Records provided:
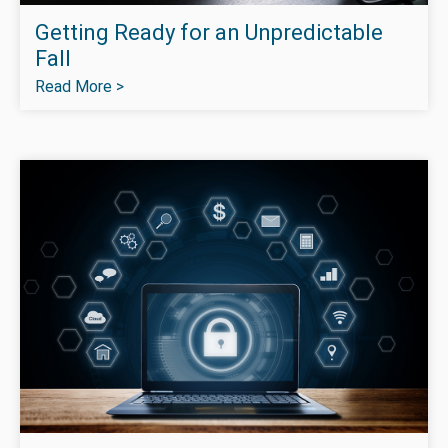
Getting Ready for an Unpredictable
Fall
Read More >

--

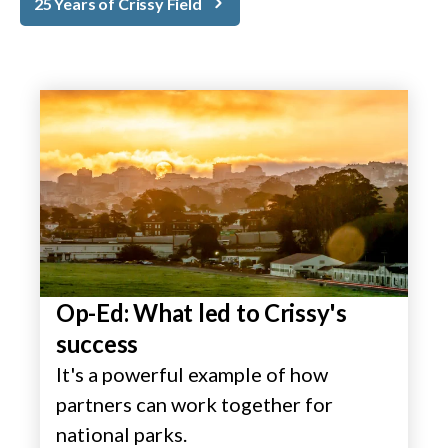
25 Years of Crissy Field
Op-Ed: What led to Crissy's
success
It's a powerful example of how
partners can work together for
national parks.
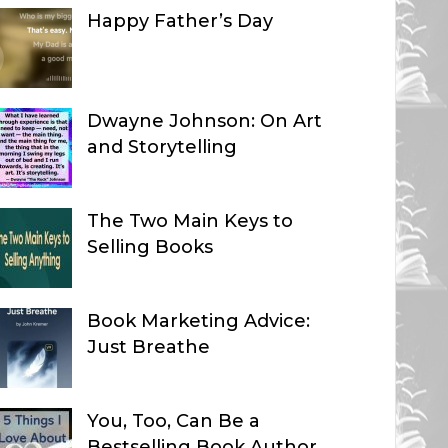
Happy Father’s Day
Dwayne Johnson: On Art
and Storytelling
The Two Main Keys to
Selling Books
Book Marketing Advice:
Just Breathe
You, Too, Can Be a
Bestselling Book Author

--

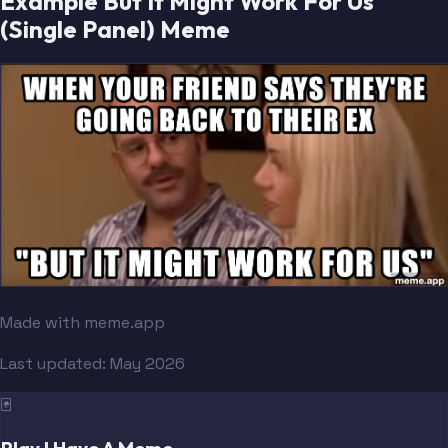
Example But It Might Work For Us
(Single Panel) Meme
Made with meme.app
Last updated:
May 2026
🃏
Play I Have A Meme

What is needed:
Copy out the lines of the listing from the line containing "Getting Ready for an Unpredictable" through the line containing "Read More >", including both of those lines.

Worked solution:
Getting Ready for an Unpredictable
Fall
Read More >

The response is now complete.